> _WHAT TO WORK ON_:
**a.** Answer these questions using the excerpt on CDOs and credit risk:
(i) What were investment banks aiming to deliver when they created CDOs?
(ii) What did the banks securitize loans into?
(iii) What replaced good, old-fashioned credit analysis?
**b.** Continue the excerpt on CDOs and credit risk, starting after its last sentence.

> _SOURCE EXTRACT_:
---------------

Second, investors bid for structured products at remarkably low
yields, accompanied by paltry lending standards. In order to meet
client demands, investment banks created CDOs to deliver investments
that maximized yield for a given credit rating.[xii] Through the
magic of financial engineering, CDOs turned low quality assets - many
of which contained subprime mortgages, leveraged loans, and high-yield
debt - into a blend of high- and low-rated paper. In contrast to the
zero sum nature of CDS, CDOs became a positive sum game in which
increasing securitization provided additional capital to companies
while adding leverage in the system. In the process, banks, rating
agencies, and CDO managers were agents with collective economic
incentives to deliver quantity over quality.

Third, CDOs brought the unwelcome side-effect of segregating the risk-
takers from the risk-assessors. Mortgage originators found every way
possible to increase their production volume, and mortgage companies
sold off the loans to investment banks. The banks securitized loans
into mortgage-backed securities ("MBS"), which they then sold to
investors. Banks also arranged for CDOs to pool a group of MBS into a
portfolio that had sufficient statistical diversification to receive
the imprimatur of the rating agencies. By the time investment banks
sold the CDO to clients, the ultimate risk takers were three or four
degrees of separation from an opaque pool of underlying assets.
Employing the financial "innovation" of statistical default analysis,
leveraged pools of credit with customized risk and reward profiles for
each investor replaced good, old-fashioned credit analysis. In the
high-yield market, the passing of the baton from issuer to investment
bank to CDO to ultimate principal and the corresponding shift in
credit risk from those with the best ability to analyze it to those
with the least are identical to what transpired in the subprime
sector.

---------------

> _RECORDS SHOWN_:
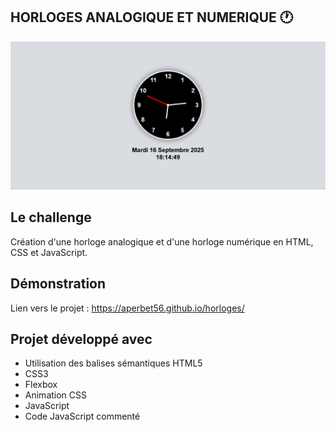 ## HORLOGES ANALOGIQUE ET NUMERIQUE 🕐

![Design preview for the project](./img/banner.png)

## Le challenge

Création d'une horloge analogique et d'une horloge numérique en HTML, CSS et JavaScript.

## Démonstration

Lien vers le projet : https://aperbet56.github.io/horloges/

## Projet développé avec

- Utilisation des balises sémantiques HTML5
- CSS3
- Flexbox
- Animation CSS
- JavaScript
- Code JavaScript commenté
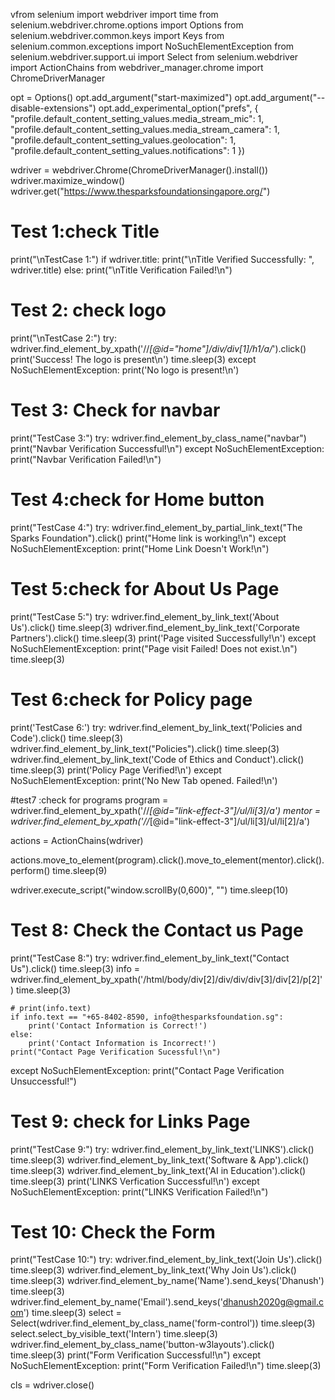 vfrom selenium import webdriver
import time
from selenium.webdriver.chrome.options import Options
from selenium.webdriver.common.keys import Keys
from selenium.common.exceptions import NoSuchElementException
from selenium.webdriver.support.ui import Select
from selenium.webdriver import ActionChains
from webdriver_manager.chrome import ChromeDriverManager

opt = Options()
opt.add_argument("start-maximized")
opt.add_argument("--disable-extensions")
opt.add_experimental_option("prefs", { \
"profile.default_content_setting_values.media_stream_mic": 1,
"profile.default_content_setting_values.media_stream_camera": 1,
"profile.default_content_setting_values.geolocation": 1,
"profile.default_content_setting_values.notifications": 1
})

wdriver = webdriver.Chrome(ChromeDriverManager().install())
wdriver.maximize_window()
wdriver.get("https://www.thesparksfoundationsingapore.org/")


# Test 1:check Title
print("\nTestCase 1:")
if wdriver.title:
    print("\nTitle Verified Successfully: ", wdriver.title)
else:
    print("\nTitle Verification Failed!\n")

# Test 2: check logo
print("\nTestCase 2:")
try:
    wdriver.find_element_by_xpath('//*[@id="home"]/div/div[1]/h1/a/*').click()
    print('Success! The logo is present\n')
    time.sleep(3)
except NoSuchElementException:
    print('No logo is present!\n')

# Test 3: Check for navbar 
print("TestCase 3:")
try:
    wdriver.find_element_by_class_name("navbar")
    print("Navbar Verification Successful!\n")
except NoSuchElementException:
    print("Navbar Verification Failed!\n")

# Test 4:check for Home button
print("TestCase 4:")
try:
    wdriver.find_element_by_partial_link_text("The Sparks Foundation").click()
    print("Home link is working!\n")
except NoSuchElementException:
    print("Home Link Doesn't Work!\n")


# Test 5:check for About Us Page
print("TestCase 5:")
try:
    wdriver.find_element_by_link_text('About Us').click()
    time.sleep(3)
    wdriver.find_element_by_link_text('Corporate Partners').click()
    time.sleep(3)
    print('Page visited Successfully!\n')
except NoSuchElementException:
    print("Page visit Failed! Does not exist.\n")
    time.sleep(3)

# Test 6:check for Policy page
print('TestCase 6:')
try:
    wdriver.find_element_by_link_text('Policies and Code').click()
    time.sleep(3)
    wdriver.find_element_by_link_text("Policies").click()
    time.sleep(3)
    wdriver.find_element_by_link_text('Code of Ethics and Conduct').click()
    time.sleep(3)
    print('Policy Page Verified!\n')
except NoSuchElementException:
    print('No New Tab opened. Failed!\n')

#test7 :check for programs
program = wdriver.find_element_by_xpath('//*[@id="link-effect-3"]/ul/li[3]/a')
mentor = wdriver.find_element_by_xpath('//*[@id="link-effect-3"]/ul/li[3]/ul/li[2]/a')

actions = ActionChains(wdriver)

actions.move_to_element(program).click().move_to_element(mentor).click().perform()
time.sleep(9)

wdriver.execute_script("window.scrollBy(0,600)", "")
time.sleep(10)


# Test 8: Check the Contact us Page
print("TestCase 8:")
try:
    wdriver.find_element_by_link_text("Contact Us").click()
    time.sleep(3)
    info = wdriver.find_element_by_xpath('/html/body/div[2]/div/div/div[3]/div[2]/p[2]')
    time.sleep(3)

    # print(info.text)
    if info.text == "+65-8402-8590, info@thesparksfoundation.sg":
        print('Contact Information is Correct!')
    else:
        print('Contact Information is Incorrect!')
    print("Contact Page Verification Sucessful!\n")
except NoSuchElementException:
    print("Contact Page Verification Unsuccessful!")

# Test 9: check for Links Page
print("TestCase 9:")
try:
    wdriver.find_element_by_link_text('LINKS').click()
    time.sleep(3)
    wdriver.find_element_by_link_text('Software & App').click()
    time.sleep(3)
    wdriver.find_element_by_link_text('AI in Education').click()
    time.sleep(3)
    print('LINKS Verfication Successful!\n')
except NoSuchElementException:
    print("LINKS Verification Failed!\n")

# Test 10: Check the Form
print("TestCase 10:")
try:
    wdriver.find_element_by_link_text('Join Us').click()
    time.sleep(3)
    wdriver.find_element_by_link_text('Why Join Us').click()
    time.sleep(3)
    wdriver.find_element_by_name('Name').send_keys('Dhanush')
    time.sleep(3)
    wdriver.find_element_by_name('Email').send_keys('dhanush2020g@gmail.com')
    time.sleep(3)
    select = Select(wdriver.find_element_by_class_name('form-control'))
    time.sleep(3)
    select.select_by_visible_text('Intern')
    time.sleep(3)
    wdriver.find_element_by_class_name('button-w3layouts').click()
    time.sleep(3)
    print("Form Verification Successful!\n")
except NoSuchElementException:
    print("Form Verification Failed!\n")
    time.sleep(3)


cls = wdriver.close()

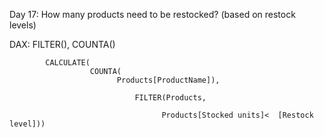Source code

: Day 17: How many products need to be restocked? (based on restock levels)

DAX: FILTER(), COUNTA()

            CALCULATE(
                      COUNTA(
                            Products[ProductName]),  
            
                                FILTER(Products, 
                                
                                      Products[Stocked units]<  [Restock level]))
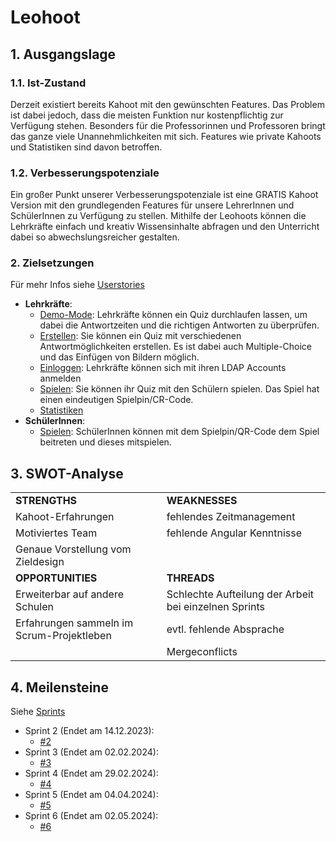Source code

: # Leohoot

## 1. Ausgangslage
### 1.1. Ist-Zustand
Derzeit existiert bereits Kahoot mit den gewünschten Features. Das Problem ist dabei jedoch, dass die meisten Funktion nur kostenpflichtig zur Verfügung stehen. Besonders für die Professorinnen und Professoren bringt das ganze viele Unannehmlichkeiten mit sich. Features wie private Kahoots und Statistiken sind davon betroffen.

### 1.2. Verbesserungspotenziale
Ein großer Punkt unserer Verbesserungspotenziale ist eine GRATIS Kahoot Version mit den grundlegenden Features für unsere LehrerInnen und SchülerInnen zu Verfügung zu stellen. Mithilfe der Leohoots können die Lehrkräfte einfach und kreativ Wissensinhalte abfragen und den Unterricht dabei so abwechslungsreicher gestalten.

### 2. Zielsetzungen
Für mehr Infos siehe [Userstories](https://github.com/orgs/SYP-AHIF-2023-24-25/projects/4)
* **Lehrkräfte**:
    * <u>Demo-Mode</u>: Lehrkräfte können ein Quiz durchlaufen lassen, um dabei die Antwortzeiten und die richtigen Antworten zu überprüfen.
    * <u>Erstellen</u>: Sie können ein Quiz mit verschiedenen Antwortmöglichkeiten erstellen. Es ist dabei auch Multiple-Choice und das Einfügen von Bildern möglich.
    * <u>Einloggen</u>: Lehrkräfte können sich mit ihren LDAP Accounts anmelden
    * <u>Spielen</u>: Sie können ihr Quiz mit den Schülern spielen. Das Spiel hat einen eindeutigen Spielpin/CR-Code.
    * <u>Statistiken</u>
* **SchülerInnen**:
    * <u>Spielen</u>: SchülerInnen können mit dem Spielpin/QR-Code dem Spiel beitreten und dieses mitspielen.

## 3. SWOT-Analyse

| | |
|---------------|-----------|
| **STRENGTHS**       | **WEAKNESSES** |
| Kahoot-Erfahrungen            | fehlendes Zeitmanagement          |
| Motiviertes Team | fehlende Angular Kenntnisse |
| Genaue Vorstellung vom Zieldesign||
| **OPPORTUNITIES** | **THREADS**   |
| Erweiterbar auf andere Schulen              | Schlechte Aufteilung der Arbeit bei einzelnen Sprints|
| Erfahrungen sammeln im Scrum-Projektleben| evtl. fehlende Absprache|
||Mergeconflicts|

## 4. Meilensteine
Siehe [Sprints](https://github.com/orgs/SYP-AHIF-2023-24-25/projects/4)

- Sprint 2 (Endet am 14.12.2023):
    - [#2](https://github.com/orgs/SYP-AHIF-2023-24-25/projects/4/views/1?pane=issue&itemId=44128536)
- Sprint 3 (Endet am 02.02.2024):
    - [#3](https://github.com/orgs/SYP-AHIF-2023-24-25/projects/4/views/1?pane=issue&itemId=50879252)
- Sprint 4 (Endet am 29.02.2024):
    - [#4](https://github.com/orgs/SYP-AHIF-2023-24-25/projects/4/views/1?pane=issue&itemId=52637698)
- Sprint 5 (Endet am 04.04.2024):
    - [#5](https://github.com/orgs/SYP-AHIF-2023-24-25/projects/4/views/1?pane=issue&itemId=61031177)
- Sprint 6 (Endet am 02.05.2024):
    - [#6](https://github.com/orgs/SYP-AHIF-2023-24-25/projects/4/views/1?pane=issue&itemId=61031443)
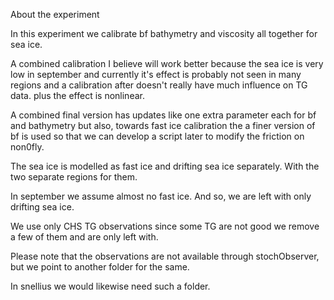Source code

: About the experiment

In this experiment we calibrate bf bathymetry and viscosity all together for sea ice. 

A combined calibration I believe will work better because the sea ice is very low in september and currently it's effect is probably
not seen in many regions and a calibration after doesn't really have much influence on TG data. plus the effect is nonlinear. 

A combined final version has updates like one extra parameter each for bf and bathymetry but also, towards fast ice calibration the a finer version of
bf is used so that we can develop a script later to modify the friction on non0fly.

The sea ice is modelled as fast ice and drifting sea ice separately. With the two separate regions for them.

In september we assume almost no fast ice. And so, we are left with only drifting sea ice. 

We use only CHS TG observations since some TG are not good we remove a few of them and are only left with.


Please note that the observations are not available through stochObserver, but we point to another folder for the same. 

In snellius we would likewise need such a folder. 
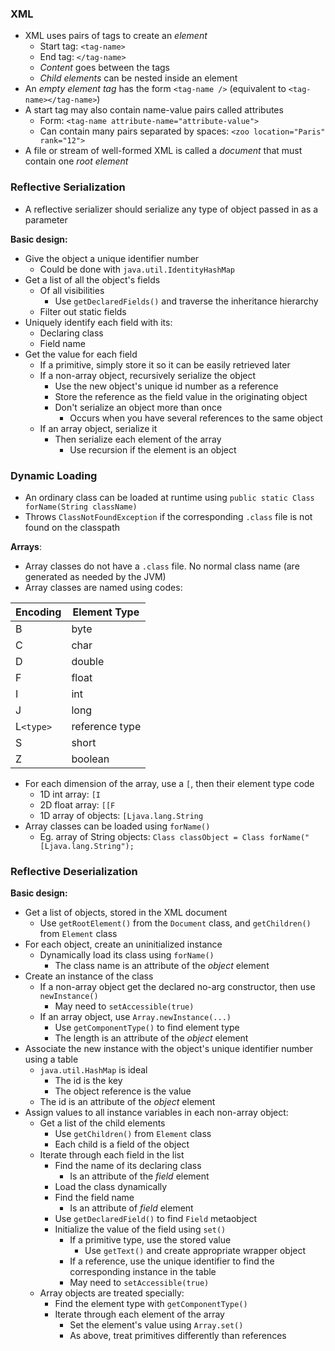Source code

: ### XML
 - XML uses pairs of tags to create an *element*
	 - Start tag: `<tag-name>`
	 - End tag: `</tag-name>`
	 - *Content* goes between the tags
	 - *Child elements* can be nested inside an element
 - An *empty element tag* has the form `<tag-name />` (equivalent to `<tag-name></tag-name>`)
 - A start tag may also contain name-value pairs called attributes
	 - Form: `<tag-name attribute-name="attribute-value">`
	 - Can contain many pairs separated by spaces: `<zoo location="Paris" rank="12">`
 - A file or stream of well-formed XML is called a *document* that must contain one *root element*

### Reflective Serialization
 - A reflective serializer should serialize any type of object passed in as a parameter

**Basic design:**
 - Give the object a unique identifier number
	 - Could be done with `java.util.IdentityHashMap`
 - Get a list of all the object's fields
	 - Of all visibilities
		 - Use `getDeclaredFields()` and traverse the inheritance hierarchy
	 - Filter out static fields
 - Uniquely identify each field with its:
	 - Declaring class
	 - Field name
 - Get the value for each field
	 - If a primitive, simply store it so it can be easily retrieved later
	 - If a non-array object, recursively serialize the object
		 - Use the new object's unique id number as a reference
		 - Store the reference as the field value in the originating object
		 - Don't serialize an object more than once
			 - Occurs when you have several references to the same object
	 - If an array object, serialize it
		 - Then serialize each element of the array
			 - Use recursion if the element is an object

### Dynamic Loading
 - An ordinary class can be loaded at runtime using `public static Class forName(String className)`
 - Throws `ClassNotFoundException` if the corresponding `.class` file is not found on the classpath

**Arrays**:
 - Array classes do not have a `.class` file. No normal class name (are generated as needed by the JVM)
 - Array classes are named using codes:

|Encoding|Element Type|
|---|---|
|B|byte|
|C|char|
|D|double|
|F|float|
|I|int|
|J|long|
|L`<type>`|reference type|
|S|short|
|Z|boolean|
 - For each dimension of the array, use a `[`, then their element type code
	 - 1D int array: `[I`
	 - 2D float array: `[[F`
	 - 1D array of objects: `[Ljava.lang.String`
 - Array classes can be loaded using `forName()`
	 - Eg. array of String objects:
	   `Class classObject = Class forName("[Ljava.lang.String");`

### Reflective Deserialization
**Basic design:**
 - Get a list of objects, stored in the XML document
	 - Use `getRootElement()` from the `Document` class, and `getChildren()` from `Element` class
 - For each object, create an uninitialized instance
	 - Dynamically load its class using `forName()`
		 - The class name is an attribute of the *object* element
 - Create an instance of the class
	 - If a non-array object get the declared no-arg constructor, then use `newInstance()`
		 - May need to `setAccessible(true)`
	 - If an array object, use `Array.newInstance(...)`
		 - Use `getComponentType()` to find element type
		 - The length is an attribute of the *object* element
 - Associate the new instance with the object's unique identifier number using a table
	 - `java.util.HashMap` is ideal
		 - The id is the key
		 - The object reference is the value
	 - The id is an attribute of the *object* element
 - Assign values to all instance variables in each non-array object:
	 - Get a list of the child elements
		 - Use `getChildren()` from `Element` class
		 - Each child is a field of the object
	 - Iterate through each field in the list
		 - Find the name of its declaring class
			 - Is an attribute of the *field* element
		 - Load the class dynamically
		 - Find the field name
			 - Is an attribute of *field* element
		 - Use `getDeclaredField()` to find `Field` metaobject
		 - Initialize the value of the field using `set()`
			 - If a primitive type, use the stored value
				 - Use `getText()` and create appropriate wrapper object
			 - If a reference, use the unique identifier to find the corresponding instance in the table
			 - May need to `setAccessible(true)`
	 - Array objects are treated specially:
		 - Find the element type with `getComponentType()`
		 - Iterate through each element of the array
			 - Set the element's value using `Array.set()`
			 - As above, treat primitives differently than references
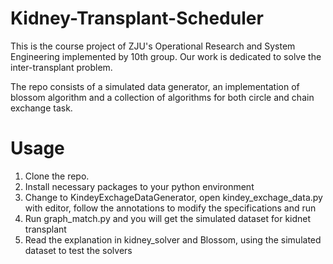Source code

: # Kidney-Transplant-Scheduler
This is the course project of ZJU's Operational Research and System Engineering implemented by 10th group. Our work is dedicated to solve the inter-transplant problem.

The repo consists of a simulated data generator, an implementation of blossom algorithm and a collection of algorithms for both circle and chain exchange task.

# Usage

1. Clone the repo.
2. Install necessary packages to your python environment
3. Change to KindeyExchageDataGenerator, open kindey_exchage_data.py with editor, follow the annotations to modify the specifications and run
4. Run graph_match.py and you will get the simulated dataset for kidnet transplant
5. Read the explanation in kidney_solver and Blossom, using the simulated dataset to test the solvers

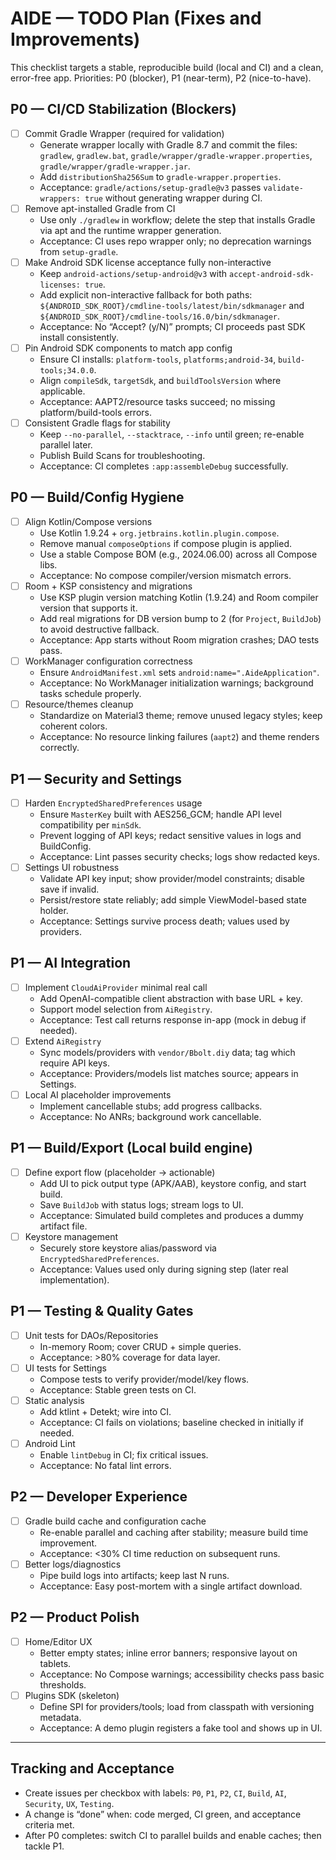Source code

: # AIDE — TODO Plan (Fixes and Improvements)

This checklist targets a stable, reproducible build (local and CI) and a clean, error-free app. Priorities: P0 (blocker), P1 (near-term), P2 (nice-to-have).

## P0 — CI/CD Stabilization (Blockers)
- [ ] Commit Gradle Wrapper (required for validation)
  - Generate wrapper locally with Gradle 8.7 and commit the files: `gradlew`, `gradlew.bat`, `gradle/wrapper/gradle-wrapper.properties`, `gradle/wrapper/gradle-wrapper.jar`.
  - Add `distributionSha256Sum` to `gradle-wrapper.properties`.
  - Acceptance: `gradle/actions/setup-gradle@v3` passes `validate-wrappers: true` without generating wrapper during CI.
- [ ] Remove apt-installed Gradle from CI
  - Use only `./gradlew` in workflow; delete the step that installs Gradle via apt and the runtime wrapper generation.
  - Acceptance: CI uses repo wrapper only; no deprecation warnings from `setup-gradle`.
- [ ] Make Android SDK license acceptance fully non-interactive
  - Keep `android-actions/setup-android@v3` with `accept-android-sdk-licenses: true`.
  - Add explicit non-interactive fallback for both paths: `${ANDROID_SDK_ROOT}/cmdline-tools/latest/bin/sdkmanager` and `${ANDROID_SDK_ROOT}/cmdline-tools/16.0/bin/sdkmanager`.
  - Acceptance: No “Accept? (y/N)” prompts; CI proceeds past SDK install consistently.
- [ ] Pin Android SDK components to match app config
  - Ensure CI installs: `platform-tools`, `platforms;android-34`, `build-tools;34.0.0`.
  - Align `compileSdk`, `targetSdk`, and `buildToolsVersion` where applicable.
  - Acceptance: AAPT2/resource tasks succeed; no missing platform/build-tools errors.
- [ ] Consistent Gradle flags for stability
  - Keep `--no-parallel`, `--stacktrace`, `--info` until green; re-enable parallel later.
  - Publish Build Scans for troubleshooting.
  - Acceptance: CI completes `:app:assembleDebug` successfully.

## P0 — Build/Config Hygiene
- [ ] Align Kotlin/Compose versions
  - Use Kotlin 1.9.24 + `org.jetbrains.kotlin.plugin.compose`.
  - Remove manual `composeOptions` if compose plugin is applied.
  - Use a stable Compose BOM (e.g., 2024.06.00) across all Compose libs.
  - Acceptance: No compose compiler/version mismatch errors.
- [ ] Room + KSP consistency and migrations
  - Use KSP plugin version matching Kotlin (1.9.24) and Room compiler version that supports it.
  - Add real migrations for DB version bump to 2 (for `Project`, `BuildJob`) to avoid destructive fallback.
  - Acceptance: App starts without Room migration crashes; DAO tests pass.
- [ ] WorkManager configuration correctness
  - Ensure `AndroidManifest.xml` sets `android:name=".AideApplication"`.
  - Acceptance: No WorkManager initialization warnings; background tasks schedule properly.
- [ ] Resource/themes cleanup
  - Standardize on Material3 theme; remove unused legacy styles; keep coherent colors.
  - Acceptance: No resource linking failures (`aapt2`) and theme renders correctly.

## P1 — Security and Settings
- [ ] Harden `EncryptedSharedPreferences` usage
  - Ensure `MasterKey` built with AES256_GCM; handle API level compatibility per `minSdk`.
  - Prevent logging of API keys; redact sensitive values in logs and BuildConfig.
  - Acceptance: Lint passes security checks; logs show redacted keys.
- [ ] Settings UI robustness
  - Validate API key input; show provider/model constraints; disable save if invalid.
  - Persist/restore state reliably; add simple ViewModel-based state holder.
  - Acceptance: Settings survive process death; values used by providers.

## P1 — AI Integration
- [ ] Implement `CloudAiProvider` minimal real call
  - Add OpenAI-compatible client abstraction with base URL + key.
  - Support model selection from `AiRegistry`.
  - Acceptance: Test call returns response in-app (mock in debug if needed).
- [ ] Extend `AiRegistry`
  - Sync models/providers with `vendor/Bbolt.diy` data; tag which require API keys.
  - Acceptance: Providers/models list matches source; appears in Settings.
- [ ] Local AI placeholder improvements
  - Implement cancellable stubs; add progress callbacks.
  - Acceptance: No ANRs; background work cancellable.

## P1 — Build/Export (Local build engine)
- [ ] Define export flow (placeholder → actionable)
  - Add UI to pick output type (APK/AAB), keystore config, and start build.
  - Save `BuildJob` with status logs; stream logs to UI.
  - Acceptance: Simulated build completes and produces a dummy artifact file.
- [ ] Keystore management
  - Securely store keystore alias/password via `EncryptedSharedPreferences`.
  - Acceptance: Values used only during signing step (later real implementation).

## P1 — Testing & Quality Gates
- [ ] Unit tests for DAOs/Repositories
  - In-memory Room; cover CRUD + simple queries.
  - Acceptance: >80% coverage for data layer.
- [ ] UI tests for Settings
  - Compose tests to verify provider/model/key flows.
  - Acceptance: Stable green tests on CI.
- [ ] Static analysis
  - Add ktlint + Detekt; wire into CI.
  - Acceptance: CI fails on violations; baseline checked in initially if needed.
- [ ] Android Lint
  - Enable `lintDebug` in CI; fix critical issues.
  - Acceptance: No fatal lint errors.

## P2 — Developer Experience
- [ ] Gradle build cache and configuration cache
  - Re-enable parallel and caching after stability; measure build time improvement.
  - Acceptance: <30% CI time reduction on subsequent runs.
- [ ] Better logs/diagnostics
  - Pipe build logs into artifacts; keep last N runs.
  - Acceptance: Easy post-mortem with a single artifact download.

## P2 — Product Polish
- [ ] Home/Editor UX
  - Better empty states; inline error banners; responsive layout on tablets.
  - Acceptance: No Compose warnings; accessibility checks pass basic thresholds.
- [ ] Plugins SDK (skeleton)
  - Define SPI for providers/tools; load from classpath with versioning metadata.
  - Acceptance: A demo plugin registers a fake tool and shows up in UI.

---

## Tracking and Acceptance
- Create issues per checkbox with labels: `P0`, `P1`, `P2`, `CI`, `Build`, `AI`, `Security`, `UX`, `Testing`.
- A change is “done” when: code merged, CI green, and acceptance criteria met.
- After P0 completes: switch CI to parallel builds and enable caches; then tackle P1.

---------------

> _RESPONSES TO THE TASKS_:
**a.**
(i) Investments that maximized yield for a given credit rating.
(ii) Mortgage-backed securities ("MBS").
(iii) Leveraged pools of credit with customized risk and reward profiles for each investor.

**b.**
Fourth, as long as the economic environment was robust, the complicit
players in the game cooked up increasingly dubious ways to offer more
risk without adequate compensation. The subprime mortgage market is
now notorious for extending no documentation, "liar loans" and
negative amortizing mortgages. In the last year, the high-yield market
welcomed covenant light and PIK-toggle notes.[xiii] Both cases
reached extremes of weakening protections and lowering interest
payments. Investment banks even created a host of products with
acronyms like CDO-squared, CPDO, and SIV that accompanied the CDO
structure itself. Each new vehicle offered a greater degree of
leverage, less transparency, and another degree of separation from the
underlying credit risk.

Finally, when the real economy no longer cooperated, the music stopped
in the markets for subprime mortgages, and financial institutions
throughout the world were left holding the bag. As subprime mortgage
pools created in 2006 and 2007 manifested high rates of early
delinquent payers, the expectation of losses and subsequent rating
agency downgrades triggered widespread sales. The resulting collapse
in CDO valuations threatened to provoke a forced unwind of leveraged
structures whose stability depended on a mortgage payment experience
that resembled those of the past. The unraveling of leverage in CDO
structures has yet to see its bottom in subprime, and financial
observers cannot measure the depth of the abyss. As described by Orin
Kramer, Chairman of the New Jersey State Investment Council, "We
simply don't know how the enormous growing role that credit derivative
products play in the global financial architecture has altered the
fundamental correlation assumptions upon which the entire edifice is
built."[xiv]

Should a recession expose weakness in credit fundamentals, high-yield
bonds may suffer a similar fate. As much as the situation has been set
in motion by the financial economy, the tipping point will be a
fundamental deterioration in the real economy. With current default
rates around 1% and the lowest since 1981, a consumer recession or
business slowdown thus far are little more than the prognostications
of bearish economists. When the cycle turns and defaults rise,
however, falling prices of CDOs backed by high-yield collateral and
forced sales of CDOs could mimic the catastrophic declines of subprime
CDO prices. A large amount of high-yield paper at low rates with weak
covenants is already out in the marketplace and worth a good deal less
than the values at which it may be carried on investors' books today.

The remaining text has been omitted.